The chunking mechanism is shown to be lossless: chunked and reassembled code is byte-identical to the LLM output, ensuring semantic preservation in deterministic settings. Latency reductions generalize robustly across model scales, benchmarks, and execution environments, with marginal differences in overhead between local and containerized settings.

Error Handling and Its Impact on Repair Success Rates

A striking empirical result is observed with Eager’s early error interruption: providing immediate error feedback and truncating post-failure code not only reduces wasted computation but also increases the success rate of subsequent code repair attempts. Across three data-centric benchmarks, error resolution rates are increased by up to 44 percentage points when attempting repair from the partial, pre-error prefix instead of the full, already-failed program. This is attributed to the prevention of anchoring the LLM on irrelevant, failed computation state. An exception is observed on version-specific code completion (GitChameleon), where context in the post-error suffix may be critical for correct repair.

Implications and Potential Future Directions

From the pipeline formalization and practical results, several implications emerge:

  • Agentic Frameworks: Frameworks for autonomous LLM agents, which currently often require full code generation prior to execution, stand to benefit from integrating parallel execution interfaces, facilitating reduced latency throughout agentic workflows (including multi-file, multi-step pipelines).
  • Programming Language Design: The pipeline’s dependence on incremental executability highlights that current language designs are mismatched with LLM emission characteristics.
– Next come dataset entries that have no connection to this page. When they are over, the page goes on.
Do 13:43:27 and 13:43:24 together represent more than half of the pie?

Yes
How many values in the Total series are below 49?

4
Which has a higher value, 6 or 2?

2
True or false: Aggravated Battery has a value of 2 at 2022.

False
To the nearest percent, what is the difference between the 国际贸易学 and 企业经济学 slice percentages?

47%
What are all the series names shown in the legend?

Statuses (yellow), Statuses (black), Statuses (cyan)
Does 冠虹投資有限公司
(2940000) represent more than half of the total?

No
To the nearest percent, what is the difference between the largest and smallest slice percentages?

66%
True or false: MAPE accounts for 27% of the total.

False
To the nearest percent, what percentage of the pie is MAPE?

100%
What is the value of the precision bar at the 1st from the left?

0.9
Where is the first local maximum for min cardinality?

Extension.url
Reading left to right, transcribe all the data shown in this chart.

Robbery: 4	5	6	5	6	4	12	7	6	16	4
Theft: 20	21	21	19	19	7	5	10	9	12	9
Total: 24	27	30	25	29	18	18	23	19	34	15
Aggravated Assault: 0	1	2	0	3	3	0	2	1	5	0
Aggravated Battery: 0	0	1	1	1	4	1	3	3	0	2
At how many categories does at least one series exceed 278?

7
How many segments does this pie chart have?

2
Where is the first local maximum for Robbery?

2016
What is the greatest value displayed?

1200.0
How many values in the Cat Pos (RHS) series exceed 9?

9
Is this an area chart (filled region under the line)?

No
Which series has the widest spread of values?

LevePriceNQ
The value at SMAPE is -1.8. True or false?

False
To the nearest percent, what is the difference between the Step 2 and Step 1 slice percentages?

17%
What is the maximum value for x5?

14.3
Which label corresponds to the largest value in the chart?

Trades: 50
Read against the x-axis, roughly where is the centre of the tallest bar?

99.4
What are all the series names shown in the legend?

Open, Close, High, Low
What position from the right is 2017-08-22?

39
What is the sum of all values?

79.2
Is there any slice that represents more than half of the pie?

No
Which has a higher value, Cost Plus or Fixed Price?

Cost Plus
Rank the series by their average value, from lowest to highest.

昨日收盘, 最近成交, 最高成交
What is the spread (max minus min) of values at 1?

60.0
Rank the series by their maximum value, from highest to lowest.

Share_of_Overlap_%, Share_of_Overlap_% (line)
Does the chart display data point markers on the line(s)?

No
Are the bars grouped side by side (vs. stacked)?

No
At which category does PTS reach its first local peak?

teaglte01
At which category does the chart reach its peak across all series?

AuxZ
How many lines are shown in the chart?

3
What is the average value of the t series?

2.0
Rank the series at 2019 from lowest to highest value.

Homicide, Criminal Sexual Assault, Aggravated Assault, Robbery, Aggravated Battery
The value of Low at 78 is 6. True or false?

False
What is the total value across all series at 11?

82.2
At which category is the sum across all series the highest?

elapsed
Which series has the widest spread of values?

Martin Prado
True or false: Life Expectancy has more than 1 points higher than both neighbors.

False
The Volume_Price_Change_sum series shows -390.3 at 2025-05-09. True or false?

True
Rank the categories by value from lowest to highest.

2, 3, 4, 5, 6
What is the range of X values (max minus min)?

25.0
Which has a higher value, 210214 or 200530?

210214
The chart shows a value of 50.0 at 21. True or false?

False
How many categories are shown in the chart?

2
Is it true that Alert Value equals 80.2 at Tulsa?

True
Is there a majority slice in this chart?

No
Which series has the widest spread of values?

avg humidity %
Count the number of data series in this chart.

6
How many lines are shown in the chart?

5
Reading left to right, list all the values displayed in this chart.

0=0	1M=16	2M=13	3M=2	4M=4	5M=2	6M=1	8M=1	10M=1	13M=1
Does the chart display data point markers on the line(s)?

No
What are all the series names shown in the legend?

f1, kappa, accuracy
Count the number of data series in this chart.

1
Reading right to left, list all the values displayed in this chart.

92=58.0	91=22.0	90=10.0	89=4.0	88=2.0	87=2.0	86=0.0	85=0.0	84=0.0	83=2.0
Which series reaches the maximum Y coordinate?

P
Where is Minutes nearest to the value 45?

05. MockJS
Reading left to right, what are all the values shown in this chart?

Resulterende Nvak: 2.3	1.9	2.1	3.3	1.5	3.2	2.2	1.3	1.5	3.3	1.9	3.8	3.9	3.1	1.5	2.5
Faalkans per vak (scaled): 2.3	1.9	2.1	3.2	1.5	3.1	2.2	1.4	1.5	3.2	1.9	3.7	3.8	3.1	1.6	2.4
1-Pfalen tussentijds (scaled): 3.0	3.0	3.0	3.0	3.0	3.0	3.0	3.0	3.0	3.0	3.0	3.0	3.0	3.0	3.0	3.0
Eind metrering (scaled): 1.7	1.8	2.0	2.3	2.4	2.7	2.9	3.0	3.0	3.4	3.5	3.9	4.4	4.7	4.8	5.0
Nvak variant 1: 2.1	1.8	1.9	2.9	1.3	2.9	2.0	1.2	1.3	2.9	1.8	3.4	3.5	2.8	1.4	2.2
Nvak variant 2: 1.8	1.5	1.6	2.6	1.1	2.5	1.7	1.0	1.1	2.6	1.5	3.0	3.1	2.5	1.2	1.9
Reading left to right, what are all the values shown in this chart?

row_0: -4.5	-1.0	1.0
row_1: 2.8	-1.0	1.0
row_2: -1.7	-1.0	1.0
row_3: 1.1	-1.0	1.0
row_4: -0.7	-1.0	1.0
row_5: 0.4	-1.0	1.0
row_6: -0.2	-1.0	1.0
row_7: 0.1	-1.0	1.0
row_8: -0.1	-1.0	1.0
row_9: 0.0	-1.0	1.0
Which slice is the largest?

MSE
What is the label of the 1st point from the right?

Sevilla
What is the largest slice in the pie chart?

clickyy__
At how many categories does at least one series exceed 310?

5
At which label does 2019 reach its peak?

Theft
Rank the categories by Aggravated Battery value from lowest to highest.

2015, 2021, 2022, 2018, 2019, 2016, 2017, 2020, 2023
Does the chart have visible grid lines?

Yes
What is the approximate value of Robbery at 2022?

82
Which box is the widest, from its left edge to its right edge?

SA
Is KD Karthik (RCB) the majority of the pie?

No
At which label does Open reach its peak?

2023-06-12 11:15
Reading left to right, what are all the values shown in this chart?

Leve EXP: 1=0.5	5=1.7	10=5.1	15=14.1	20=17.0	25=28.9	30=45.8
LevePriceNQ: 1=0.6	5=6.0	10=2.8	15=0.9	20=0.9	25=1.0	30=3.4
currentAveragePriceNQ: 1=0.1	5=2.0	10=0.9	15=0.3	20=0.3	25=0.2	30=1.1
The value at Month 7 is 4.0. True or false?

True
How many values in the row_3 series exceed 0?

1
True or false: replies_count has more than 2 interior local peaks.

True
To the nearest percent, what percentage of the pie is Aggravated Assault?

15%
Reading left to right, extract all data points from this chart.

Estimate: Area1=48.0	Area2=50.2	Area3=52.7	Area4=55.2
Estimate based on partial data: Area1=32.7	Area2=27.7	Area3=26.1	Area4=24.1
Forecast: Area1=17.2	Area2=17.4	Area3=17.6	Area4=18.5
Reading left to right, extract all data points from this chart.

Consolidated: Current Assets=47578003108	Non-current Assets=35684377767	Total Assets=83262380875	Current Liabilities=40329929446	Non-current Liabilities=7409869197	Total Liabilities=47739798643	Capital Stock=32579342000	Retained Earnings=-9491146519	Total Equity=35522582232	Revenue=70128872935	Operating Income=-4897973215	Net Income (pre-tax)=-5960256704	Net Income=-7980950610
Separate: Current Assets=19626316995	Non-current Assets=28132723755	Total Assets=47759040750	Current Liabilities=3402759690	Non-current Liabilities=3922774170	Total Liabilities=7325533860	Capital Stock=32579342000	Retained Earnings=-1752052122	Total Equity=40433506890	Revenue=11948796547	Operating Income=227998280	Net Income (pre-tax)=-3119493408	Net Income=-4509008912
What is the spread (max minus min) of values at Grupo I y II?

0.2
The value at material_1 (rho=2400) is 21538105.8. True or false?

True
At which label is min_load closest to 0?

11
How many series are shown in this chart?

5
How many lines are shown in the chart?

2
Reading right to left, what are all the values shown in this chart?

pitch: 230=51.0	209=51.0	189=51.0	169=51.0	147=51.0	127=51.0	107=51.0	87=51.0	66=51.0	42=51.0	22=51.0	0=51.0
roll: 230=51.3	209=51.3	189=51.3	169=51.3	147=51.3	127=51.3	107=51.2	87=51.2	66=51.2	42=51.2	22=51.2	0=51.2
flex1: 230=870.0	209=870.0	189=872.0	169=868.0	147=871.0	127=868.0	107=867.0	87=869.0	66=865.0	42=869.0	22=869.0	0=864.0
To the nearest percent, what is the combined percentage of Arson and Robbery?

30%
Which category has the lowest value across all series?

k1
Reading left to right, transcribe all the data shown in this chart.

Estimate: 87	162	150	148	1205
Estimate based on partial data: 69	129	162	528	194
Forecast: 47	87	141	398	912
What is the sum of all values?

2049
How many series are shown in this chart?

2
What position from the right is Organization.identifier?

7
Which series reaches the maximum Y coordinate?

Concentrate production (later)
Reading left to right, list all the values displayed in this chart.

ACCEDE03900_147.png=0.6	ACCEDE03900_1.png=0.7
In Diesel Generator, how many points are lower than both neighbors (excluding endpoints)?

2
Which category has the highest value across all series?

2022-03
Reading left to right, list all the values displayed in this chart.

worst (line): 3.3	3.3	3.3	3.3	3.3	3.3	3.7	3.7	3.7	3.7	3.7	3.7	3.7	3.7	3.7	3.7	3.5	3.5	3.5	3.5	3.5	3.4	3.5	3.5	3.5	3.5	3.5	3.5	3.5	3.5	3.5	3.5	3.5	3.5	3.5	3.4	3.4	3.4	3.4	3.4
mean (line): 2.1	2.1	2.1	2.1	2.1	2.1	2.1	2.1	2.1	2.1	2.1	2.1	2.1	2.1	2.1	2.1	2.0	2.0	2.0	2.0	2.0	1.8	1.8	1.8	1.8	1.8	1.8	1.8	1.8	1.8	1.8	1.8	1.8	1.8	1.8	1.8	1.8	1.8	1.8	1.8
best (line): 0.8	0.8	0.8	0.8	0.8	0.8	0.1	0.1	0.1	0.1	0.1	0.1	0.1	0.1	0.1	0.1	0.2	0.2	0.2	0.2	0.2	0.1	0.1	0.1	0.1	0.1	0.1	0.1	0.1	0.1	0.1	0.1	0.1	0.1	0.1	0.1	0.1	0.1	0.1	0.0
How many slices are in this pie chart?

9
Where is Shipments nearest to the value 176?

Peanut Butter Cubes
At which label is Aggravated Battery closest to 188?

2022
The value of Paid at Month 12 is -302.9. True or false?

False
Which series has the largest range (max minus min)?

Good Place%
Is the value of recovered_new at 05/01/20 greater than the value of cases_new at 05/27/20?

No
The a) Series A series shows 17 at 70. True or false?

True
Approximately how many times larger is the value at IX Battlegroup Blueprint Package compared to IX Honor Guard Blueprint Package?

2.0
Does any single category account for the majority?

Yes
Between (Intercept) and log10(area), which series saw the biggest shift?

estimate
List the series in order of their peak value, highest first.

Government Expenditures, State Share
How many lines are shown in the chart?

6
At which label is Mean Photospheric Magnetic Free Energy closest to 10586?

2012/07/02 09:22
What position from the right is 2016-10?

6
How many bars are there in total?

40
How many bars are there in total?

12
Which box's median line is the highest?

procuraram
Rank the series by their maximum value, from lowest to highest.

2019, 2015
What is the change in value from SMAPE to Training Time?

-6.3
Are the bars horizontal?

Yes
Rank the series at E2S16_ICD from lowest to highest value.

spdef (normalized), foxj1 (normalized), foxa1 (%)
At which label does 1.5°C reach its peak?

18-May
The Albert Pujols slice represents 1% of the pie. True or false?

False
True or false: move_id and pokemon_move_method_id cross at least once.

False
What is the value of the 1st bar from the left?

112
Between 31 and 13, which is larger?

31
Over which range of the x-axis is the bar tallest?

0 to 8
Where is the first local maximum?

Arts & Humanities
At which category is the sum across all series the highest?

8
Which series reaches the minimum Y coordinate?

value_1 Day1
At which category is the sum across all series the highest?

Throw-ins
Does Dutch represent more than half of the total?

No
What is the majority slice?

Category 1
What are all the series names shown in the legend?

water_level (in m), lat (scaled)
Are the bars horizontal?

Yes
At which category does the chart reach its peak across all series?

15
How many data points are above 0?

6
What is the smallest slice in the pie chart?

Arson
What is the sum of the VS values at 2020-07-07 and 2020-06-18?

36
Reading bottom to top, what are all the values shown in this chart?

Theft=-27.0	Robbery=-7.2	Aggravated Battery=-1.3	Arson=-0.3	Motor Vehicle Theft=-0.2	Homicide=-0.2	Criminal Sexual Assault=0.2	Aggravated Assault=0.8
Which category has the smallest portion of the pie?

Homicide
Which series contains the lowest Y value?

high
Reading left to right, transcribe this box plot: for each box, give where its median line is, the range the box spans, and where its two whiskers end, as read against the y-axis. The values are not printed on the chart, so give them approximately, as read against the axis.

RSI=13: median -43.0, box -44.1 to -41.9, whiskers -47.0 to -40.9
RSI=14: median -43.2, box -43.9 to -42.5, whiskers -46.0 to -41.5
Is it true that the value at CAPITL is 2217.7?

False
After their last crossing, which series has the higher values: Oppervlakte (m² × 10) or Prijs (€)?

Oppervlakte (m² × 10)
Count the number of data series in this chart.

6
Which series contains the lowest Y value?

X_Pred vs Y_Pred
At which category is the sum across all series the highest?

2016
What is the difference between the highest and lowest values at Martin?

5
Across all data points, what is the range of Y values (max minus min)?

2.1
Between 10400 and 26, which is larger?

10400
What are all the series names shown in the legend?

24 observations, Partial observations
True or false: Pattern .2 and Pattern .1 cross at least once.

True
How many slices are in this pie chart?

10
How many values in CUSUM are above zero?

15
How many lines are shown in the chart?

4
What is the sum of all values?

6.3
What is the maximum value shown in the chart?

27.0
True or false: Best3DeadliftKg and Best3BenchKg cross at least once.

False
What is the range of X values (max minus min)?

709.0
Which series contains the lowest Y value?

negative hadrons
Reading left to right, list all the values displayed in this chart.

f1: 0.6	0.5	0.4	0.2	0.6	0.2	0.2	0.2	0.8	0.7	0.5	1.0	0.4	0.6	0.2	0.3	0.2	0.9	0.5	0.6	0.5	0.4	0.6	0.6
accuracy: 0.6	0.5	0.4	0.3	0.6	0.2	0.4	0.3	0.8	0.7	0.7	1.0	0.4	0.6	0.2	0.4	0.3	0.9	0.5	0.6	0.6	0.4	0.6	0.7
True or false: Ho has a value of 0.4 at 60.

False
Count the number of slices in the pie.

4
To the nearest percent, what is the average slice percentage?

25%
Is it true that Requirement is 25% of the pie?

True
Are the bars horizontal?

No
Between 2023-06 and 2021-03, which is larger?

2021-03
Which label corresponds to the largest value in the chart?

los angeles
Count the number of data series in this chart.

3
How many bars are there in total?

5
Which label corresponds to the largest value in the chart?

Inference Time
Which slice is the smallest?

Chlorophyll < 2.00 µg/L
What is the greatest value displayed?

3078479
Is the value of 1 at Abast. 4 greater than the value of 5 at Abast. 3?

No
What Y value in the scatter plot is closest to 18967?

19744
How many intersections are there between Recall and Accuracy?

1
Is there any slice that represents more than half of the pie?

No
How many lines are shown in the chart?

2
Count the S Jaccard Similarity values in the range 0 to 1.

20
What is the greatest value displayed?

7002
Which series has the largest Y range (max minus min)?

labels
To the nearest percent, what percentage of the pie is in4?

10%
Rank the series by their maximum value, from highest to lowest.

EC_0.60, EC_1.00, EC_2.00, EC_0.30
Future languages targeting LLM-based development can be refactored to provide streamable, unambiguous statement boundaries, or built-in incremental execution semantics.
  • LLM Training and Prompt Engineering: Current LLMs are unaware that their outputs are executed incrementally. Incorporating streamability and executability into pretraining, finetuning, or prompting can further optimize overlap and minimize detection ambiguity.
  • LLM Repair and Self-Debugging: Early error interruption pivots into a better exploration-exploitation trade-off for iterative program repair, as demonstrated by enhanced post-error recovery rates. This finding is relevant to dynamic repair, self-debugging, and iterative refinement workflows.

Conclusion

The work establishes a rigorous system and theoretical basis for parallel code execution in LLM agents, presents a robust and generalizable implementation (Eager), and experimentally validates sizable reductions in execution-induced user latency. The parallel execution paradigm is general, composable with agentic prompting, and highlights new directions in language design, LLM training, and integrated agent frameworks for software engineering tasks. This paradigm is expected to become a foundational primitive in next-generation LLM-based coding systems, particularly for interactive and low-latency environments.